• 要做的题
(1) 读下面的课题摘要，回答三个小问题：
(a) 课题要建的计算模型，是从哪个层面一直建到哪个层面？
(b) 课题打算借助哪两方面的优势来开展研究？
(c) 这项研究将为哪两件事提供理论和技术支撑？
(2) 把下面课题摘要里从“心脏病是严重威胁人类健康的第”到“药物筛选提供理论和技术支撑。”这一段一字不差地抄出来。

• 学习材料

心脏病是严重威胁人类健康的第一杀手，虽然治疗技术取得了长足的发展，但是人们对心脏更深层次上的认识以及心脏病的预防和治疗远未达到理想水平。为了更深入研究目前靠生理实验手段无法有效解释的基因变异导致Timothy综合征(TS)并诱发室速、室/房颤发病机制的问题，本课题拟利用计算模型仿真和假设分析的优势，来开展“基于多尺度心脏计算模型的Timothy综合征发病机制研究”，首先基于TS基因变异、离子通道功能改变、自主神经调控作用和临床心电图等相关生理实验数据，建立从亚细胞到体表心电图的多尺度计算模型，然后通过模拟仿真结果来分析TS基因变异对细胞动作电位、兴奋传导能力、单向传导阻滞时间窗、心电图等电生理特征的影响，来研究和解释TS基因变异产生致命性心律失常的发病机制。本研究将为TS病人的临床治疗和抗心律失常药物筛选提供理论和技术支撑。

Cardiovascular diseases are the world’s biggest killers. Although much progress has been made in medical technology for cardiac treatment, understanding mechanisms underlying heart function and the prevention and treatment of heart disease remain incomplete. To further study on these issues, potential mechanistic links between gene mutations and the Timothy syndrome (TS), ventricular tachycardia and ventricular/atrial fibrillation，which cannot be effectively explained by physiological experiments, our group takes advantage of computational simulation and hypothetical analysis to carry out this project “Research on the Pathogenesis of Timothy Syndrome Based on Multi-scale Computational Model of the Human Heart”. Firstly, a multi-scale computational model from subcellular proteins to surface electrocardiogram is established based on experimental data on the genetic variation of Timothy syndrome, changes in ion channel function, autonomic nervous regulation and clinical electrocardiogram; Secondly, we investigate the effects of gene mutations linked to Timothy syndrome on electrophysiological characteristics, such as action potential, excitation conduction ability, vulnerable window for unidirectional conduction block and simulated electrocardiogram; Finally, these potential mechanisms underlying Timothy syndrome and arrhythmias are explained. This study will provide a preliminary theoretical basis for clinical treatment and antiarrhythmic drug screening in patients with Timothy syndrome.

• 所给数据
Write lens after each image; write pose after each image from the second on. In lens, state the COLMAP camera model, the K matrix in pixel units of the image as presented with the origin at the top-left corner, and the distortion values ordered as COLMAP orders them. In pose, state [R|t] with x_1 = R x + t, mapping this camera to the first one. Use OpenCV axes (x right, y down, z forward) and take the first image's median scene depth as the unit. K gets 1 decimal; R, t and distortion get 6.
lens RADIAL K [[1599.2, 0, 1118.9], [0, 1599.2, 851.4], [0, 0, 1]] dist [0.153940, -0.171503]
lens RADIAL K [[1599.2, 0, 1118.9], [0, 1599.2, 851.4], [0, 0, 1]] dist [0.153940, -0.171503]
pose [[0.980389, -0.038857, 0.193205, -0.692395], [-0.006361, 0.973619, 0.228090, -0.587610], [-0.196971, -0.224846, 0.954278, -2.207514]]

• 参考答案
(1)
(a) 从亚细胞到体表心电图。
(b) 计算模型仿真和假设分析。
(c) TS病人的临床治疗和抗心律失常药物筛选。

(2)
心脏病是严重威胁人类健康的第一杀手，虽然治疗技术取得了长足的发展，但是人们对心脏更深层次上的认识以及心脏病的预防和治疗远未达到理想水平。为了更深入研究目前靠生理实验手段无法有效解释的基因变异导致Timothy综合征(TS)并诱发室速、室/房颤发病机制的问题，本课题拟利用计算模型仿真和假设分析的优势，来开展“基于多尺度心脏计算模型的Timothy综合征发病机制研究”，首先基于TS基因变异、离子通道功能改变、自主神经调控作用和临床心电图等相关生理实验数据，建立从亚细胞到体表心电图的多尺度计算模型，然后通过模拟仿真结果来分析TS基因变异对细胞动作电位、兴奋传导能力、单向传导阻滞时间窗、心电图等电生理特征的影响，来研究和解释TS基因变异产生致命性心律失常的发病机制。本研究将为TS病人的临床治疗和抗心律失常药物筛选提供理论和技术支撑。